Lutte des classes dans la troposphère: Les banques liquident Swissair


Lutte des classes dans la troposphère: Les banques liquident Swissair…


Jean Batou

Boeing élimine 30 000 emplois, Continental Airlines 12 000, US Airways 11 000, Alitalia 4000, Midway Airlines est en liquidation… Continental, Northwest, American, Delta, United et Air Canada réduisent leurs vols, Sabena est au bord de la faillite, Swissair, en liquidation, met en cause des milliers d’emplois, et KLM annonce des pertes massives… Au total, plus de 100 000 suppressions de poste sont annoncées en Europe et en Amérique.


L’Europe dispose de 28 compagnies aériennes, contre 7 grandes aux Etats-Unis, pour un marché sensiblement plus important. A l’échelle mondiale, trois méga-alliances ont forcé la rationalisation de leurs opérations: Star Alliance (United, Lufthansa, Singapore), Oneworld (British Airlines, American et Cathay) et Skyteam (Delta, Aire France et Korean). Dans un tel contexte, la stratégie de rapprochement des petits et moyens (Swissair, Sabena, Air Littoral, Air Liberté, AOM, LOT, LTU, TAP) n’était sans doute pas suffisante. Trop lente et trop tardive, elle menace aujourd’hui de sombrer sous le poids des difficultés accumulées par chacun d’entre eux.

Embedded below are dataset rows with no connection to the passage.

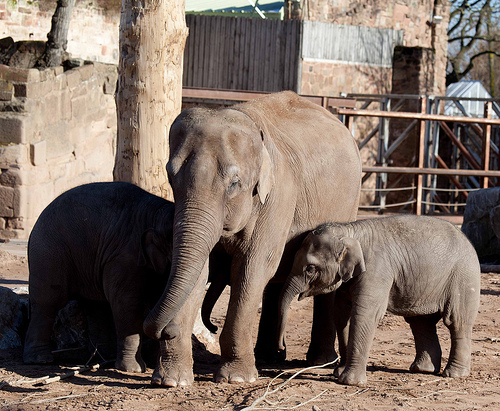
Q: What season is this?
A: Winter.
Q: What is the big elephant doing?
A: Looking at the camera.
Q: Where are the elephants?
A: In a zoo.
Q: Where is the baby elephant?
A: Next to the mother.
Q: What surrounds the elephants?
A: A fence.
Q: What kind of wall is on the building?
A: Bricks and stones.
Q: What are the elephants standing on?
A: Dirt ground.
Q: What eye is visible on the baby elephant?
A: Left eye.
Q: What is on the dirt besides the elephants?
A: Twigs and branches.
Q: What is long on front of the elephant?
A: Trunk.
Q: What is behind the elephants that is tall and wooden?
A: A tree trunk.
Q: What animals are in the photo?
A: Three elephants.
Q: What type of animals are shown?
A: Elephants.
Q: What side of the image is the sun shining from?
A: Right.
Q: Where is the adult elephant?
A: Middle.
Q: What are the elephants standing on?
A: Dirt.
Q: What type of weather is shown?
A: Clear and sunny.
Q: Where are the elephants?
A: Inside a fenced lot.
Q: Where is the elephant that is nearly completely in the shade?
A: Left side.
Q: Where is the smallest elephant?
A: Right side.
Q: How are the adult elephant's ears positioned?
A: Laid back.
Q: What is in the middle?
A: A large trunk of big elephant.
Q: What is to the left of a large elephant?
A: A very dark elephant.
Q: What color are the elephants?
A: Gray.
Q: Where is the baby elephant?
A: Next to the adult elephant.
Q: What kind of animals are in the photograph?
A: Elephants.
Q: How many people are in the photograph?
A: Zero.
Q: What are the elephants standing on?
A: Dirt.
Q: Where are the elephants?
A: In a pen.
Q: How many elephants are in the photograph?
A: Two.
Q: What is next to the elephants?
A: A tree.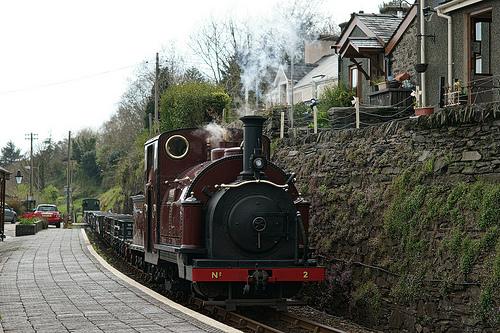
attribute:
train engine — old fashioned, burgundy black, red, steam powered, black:
[129, 115, 326, 311]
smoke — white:
[190, 0, 324, 149]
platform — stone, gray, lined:
[0, 228, 246, 333]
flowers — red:
[18, 211, 44, 224]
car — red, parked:
[33, 204, 61, 229]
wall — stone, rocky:
[269, 100, 499, 332]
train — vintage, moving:
[82, 116, 325, 312]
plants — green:
[384, 157, 500, 275]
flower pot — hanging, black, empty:
[413, 63, 428, 73]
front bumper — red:
[185, 265, 324, 282]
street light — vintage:
[14, 169, 23, 184]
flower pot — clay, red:
[414, 107, 435, 117]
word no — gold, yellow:
[211, 271, 222, 279]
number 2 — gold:
[303, 271, 309, 280]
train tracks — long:
[96, 232, 348, 333]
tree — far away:
[143, 66, 174, 129]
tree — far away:
[79, 150, 105, 188]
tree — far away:
[1, 139, 24, 168]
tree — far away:
[70, 135, 96, 164]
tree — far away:
[178, 66, 204, 86]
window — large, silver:
[165, 134, 190, 159]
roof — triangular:
[335, 13, 407, 55]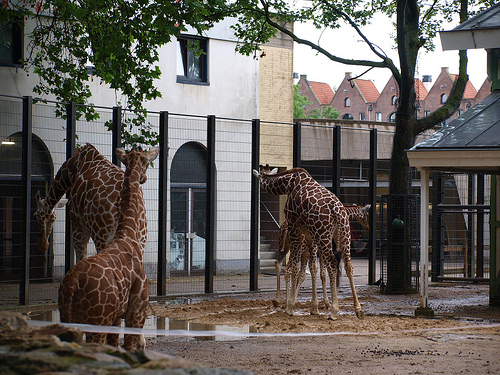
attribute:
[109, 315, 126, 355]
leg — is in the picture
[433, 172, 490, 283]
enclosure — is in the picture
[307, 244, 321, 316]
leg — is in the picture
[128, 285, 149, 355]
leg — is in the picture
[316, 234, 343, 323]
leg — is in the picture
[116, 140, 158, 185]
head — is in the picture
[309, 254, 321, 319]
leg — is in the picture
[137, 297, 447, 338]
muddy area — large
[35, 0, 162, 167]
branches — tree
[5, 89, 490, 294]
fence — black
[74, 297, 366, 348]
puddle — is in the picture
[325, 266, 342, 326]
leg — is in the picture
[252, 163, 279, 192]
head — is in the picture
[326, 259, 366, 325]
leg — is in the picture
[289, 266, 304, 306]
leg — is in the picture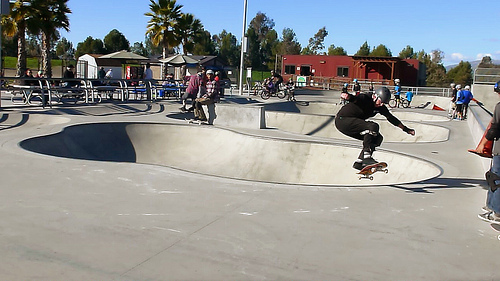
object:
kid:
[393, 79, 403, 108]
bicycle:
[388, 95, 410, 108]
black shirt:
[336, 91, 401, 126]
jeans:
[335, 116, 384, 160]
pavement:
[165, 249, 233, 280]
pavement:
[436, 141, 464, 188]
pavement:
[8, 109, 66, 126]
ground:
[362, 150, 435, 210]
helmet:
[372, 87, 391, 104]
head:
[372, 86, 392, 107]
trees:
[247, 10, 283, 71]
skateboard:
[356, 162, 388, 181]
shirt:
[202, 80, 220, 103]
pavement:
[387, 258, 498, 279]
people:
[192, 70, 220, 125]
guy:
[266, 70, 284, 94]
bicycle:
[260, 82, 286, 99]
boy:
[403, 88, 414, 108]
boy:
[335, 87, 415, 181]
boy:
[461, 85, 473, 120]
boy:
[453, 84, 464, 121]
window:
[336, 65, 349, 77]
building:
[281, 54, 427, 95]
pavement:
[2, 170, 48, 186]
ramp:
[16, 121, 444, 187]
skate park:
[0, 85, 500, 281]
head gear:
[373, 86, 391, 103]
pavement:
[118, 221, 135, 267]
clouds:
[386, 20, 456, 48]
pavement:
[265, 189, 307, 208]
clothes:
[335, 92, 401, 160]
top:
[455, 90, 465, 105]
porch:
[354, 59, 397, 86]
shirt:
[183, 73, 204, 94]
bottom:
[356, 162, 389, 181]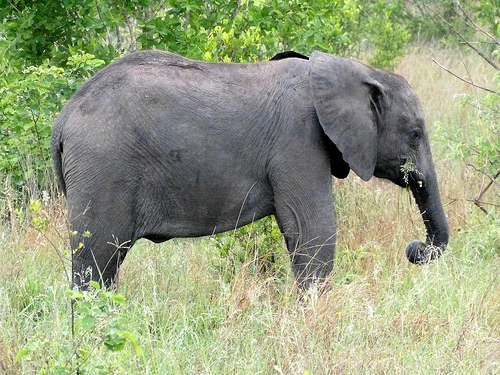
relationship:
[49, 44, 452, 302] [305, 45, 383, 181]
elephant has right ear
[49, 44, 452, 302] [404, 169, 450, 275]
elephant has trunk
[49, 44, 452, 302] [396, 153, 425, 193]
elephant eating leaves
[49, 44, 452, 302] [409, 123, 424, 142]
elephant has right eye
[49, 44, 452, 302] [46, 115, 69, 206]
elephant has tail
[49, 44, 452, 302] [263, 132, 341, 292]
elephant has front leg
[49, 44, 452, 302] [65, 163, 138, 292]
elephant has hind leg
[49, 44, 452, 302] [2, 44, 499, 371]
elephant standing in grass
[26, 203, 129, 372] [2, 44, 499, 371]
tree growing in grass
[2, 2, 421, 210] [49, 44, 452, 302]
trees are behind elephant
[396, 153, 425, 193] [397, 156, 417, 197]
leaves are in mouth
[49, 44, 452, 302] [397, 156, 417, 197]
elephant has mouth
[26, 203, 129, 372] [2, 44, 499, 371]
tree in grass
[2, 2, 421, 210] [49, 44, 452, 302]
trees are beside elephant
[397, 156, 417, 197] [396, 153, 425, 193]
mouth filled with leaves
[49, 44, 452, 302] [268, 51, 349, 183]
elephant has left ear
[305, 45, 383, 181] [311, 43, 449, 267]
right ear on head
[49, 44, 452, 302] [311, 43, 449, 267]
elephant has head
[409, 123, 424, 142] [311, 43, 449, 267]
right eye on side of head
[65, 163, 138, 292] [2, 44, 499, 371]
hind leg in grass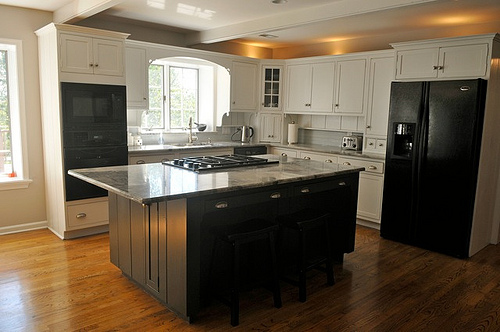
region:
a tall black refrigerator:
[382, 78, 484, 259]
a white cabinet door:
[333, 62, 364, 115]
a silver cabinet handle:
[212, 199, 229, 209]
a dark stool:
[212, 215, 294, 325]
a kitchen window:
[138, 65, 202, 131]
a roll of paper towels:
[285, 119, 297, 144]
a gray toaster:
[340, 133, 360, 150]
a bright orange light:
[240, 37, 260, 57]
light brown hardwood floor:
[0, 225, 185, 328]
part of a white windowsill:
[1, 175, 32, 190]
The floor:
[393, 304, 433, 321]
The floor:
[366, 268, 428, 328]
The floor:
[382, 296, 407, 328]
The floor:
[413, 289, 462, 329]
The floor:
[362, 288, 401, 326]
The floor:
[365, 303, 381, 328]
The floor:
[364, 279, 414, 302]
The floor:
[373, 257, 474, 329]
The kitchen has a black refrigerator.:
[373, 68, 498, 264]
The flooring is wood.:
[10, 244, 122, 329]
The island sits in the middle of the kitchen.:
[90, 152, 381, 302]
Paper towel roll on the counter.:
[283, 113, 304, 153]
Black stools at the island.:
[209, 201, 368, 303]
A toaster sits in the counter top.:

Dans ce jeu de titans, la force des syndicats du secteur est un paramètre décisif. Non seulement, ils ont réussi à empêcher une réduction des coûts salariaux, mais ils ont su faire reculer plus d’une fois les grandes compagnies. Il suffit de rappeler à ce propos les augmentations substantielles arrachées, il y a un an, par les pilotes d’United (29% !), suivis par ceux de Lufthansa ou d’Iberia…Il faut dire qu’ils ont su construire des alliances syndicales internationales de même taille que celles de leurs patrons. Par exemple, l’ASAP (Association of Star Alliance Pilots) a généralisé l’échange d’information sur les salaires, les conditions de travail et les tactiques de négociation afin d’éviter toute sous-enchère des compagnies aériennes.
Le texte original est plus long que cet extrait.